Au moment où mon téléphone a sonné, je me suis assis sur le bord de mon lit, un peu hébété. J’ai décroché par habitude.
Une sorte de réflexes primal que l’on a dans les petites maternité − ces maternités où les sages-femmes ont parfois encore une chambre de garde et où, si la nuit est calme propice, on peut espérer s’allonger quelques heures. Ces pièces sont une survivance d’un ancien temps ; les plus vieilles expérimentées parlent de leurs vingt-quatre heures, de leurs records imbattables, on y décèle une pointe de nostalgie fière.
Et donc, dans cette pièce mal chauffée, dont le mérite principale est généralement d’avoir un lit pour accueillir les manteaux, et d’un placard pour les blouses, quand le sage-femme qui s’étend a près de son cœur le téléphone des urgences. Oh il ne va pas dormir. Juste un peu fermer les yeux et…
Parfois on se réveille à cinq heure et demi, les yeux un peu collés, prêt à remettre ses sabots, pour qu’une patiente nous informe de son angoisse nocturne. On ne dormait pas, hein, mais on lui demande de répéter la question, histoire d’ajuster les neurones, on rassure, on raccroche. Et comme il est finalement pas loin de six heures on passe une tête dans l’office pour boire un verre d’eau et lancer le café.
Parfois l’aide-soignante fait de son mieux ne pas paniquer en nous disant que la quatrième pare qui vient d’arriver dans le couloir des urgences souffle quand même vachement fort.
D’où les sabots au bord du lit.
Rapport que faire un accouchement sans ses sabots, c’est une idée qui peut s’avérer humide.
Depuis que j’ai ouvert mon cabinet j’ai reçu deux appels nocturnes, je pense de la même personne.
J’étais toujours en province à ce moment là, en repos. Mon téléphone pro aurait dû se trouver éteint dans mon sac.

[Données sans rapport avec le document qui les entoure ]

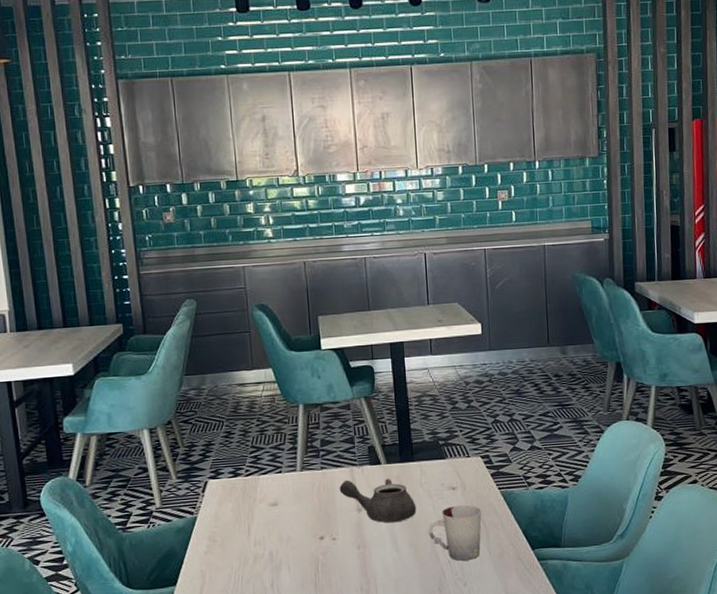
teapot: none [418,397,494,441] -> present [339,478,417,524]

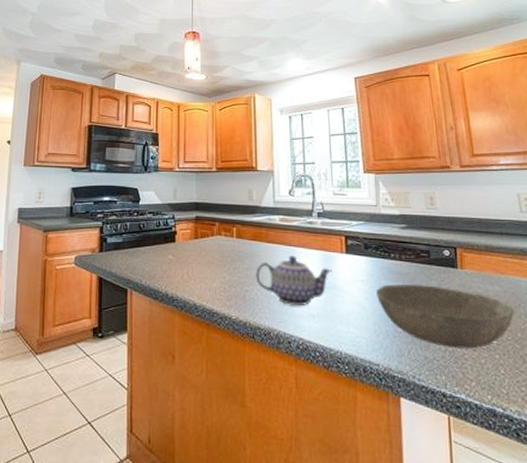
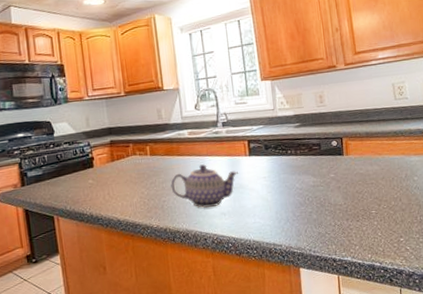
bowl: present [376,284,516,349] -> none [277,173,390,222]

Il sortait sans doute du travail, à deux heures du mat, et il cherchait une femme pour s’amuser un peu. Du coup il s’est dit qu’une sage-femme était une bonne option, il m’a demandé si j’avais quelqu’un pour lui, pour l’aider à se détendre, et comme il était dans le quartier du cabinet, je lui ai proposé poliment d’aller voir ailleurs.
Ou peut-être que je lui ai donné l’adresse d’un commissariat. Il était deux heures du matin, après-tout.
Tout ça pour vous dire qu’on ne change pas.
Comme dans une autre vie, j’ai basculé sur le bord du lit, j’ai cherché mes sabots, puis j’ai chuchoté un « Allo » approximatif.
« Jimmy ! Je voulais parler à ta chérie. Elle décroche pas. »
Mais voyons, il est trois heures du matin, je sais bien qu’elle décroche pas. Quelle idée d’appeler à cette heure là. Ça a intérêt à être important.
Puis mon moi normal a pris le dessus, a reconnu la voix. J’ai fait le lien.
« Oh.
− Je crois que le travail a commencé. On va à l’hôpital. Je vais appeler pour savoir qui est aux urgences. »
J’ai secoué doucement ma moitié, je lui ai expliqué la situation.
« Oh » qu’elle m’a dit.
Malgré son addiction ancienne elle a descendu une canette de boisson énergétique, en a recraché la moitié, puis a sautillé d’excitation en attendant la réponse de son VTC. « Oh. Mon. Dieu ». Puis après un bisous de courage, elle a filé à la maternité pour assister sa collègue et amie dans ce qui promettait d’être une matinée très riche en émotion.
Et ensuite j’ai essayé de me recoucher.
Essayez de vous rendormir après un truc pareil.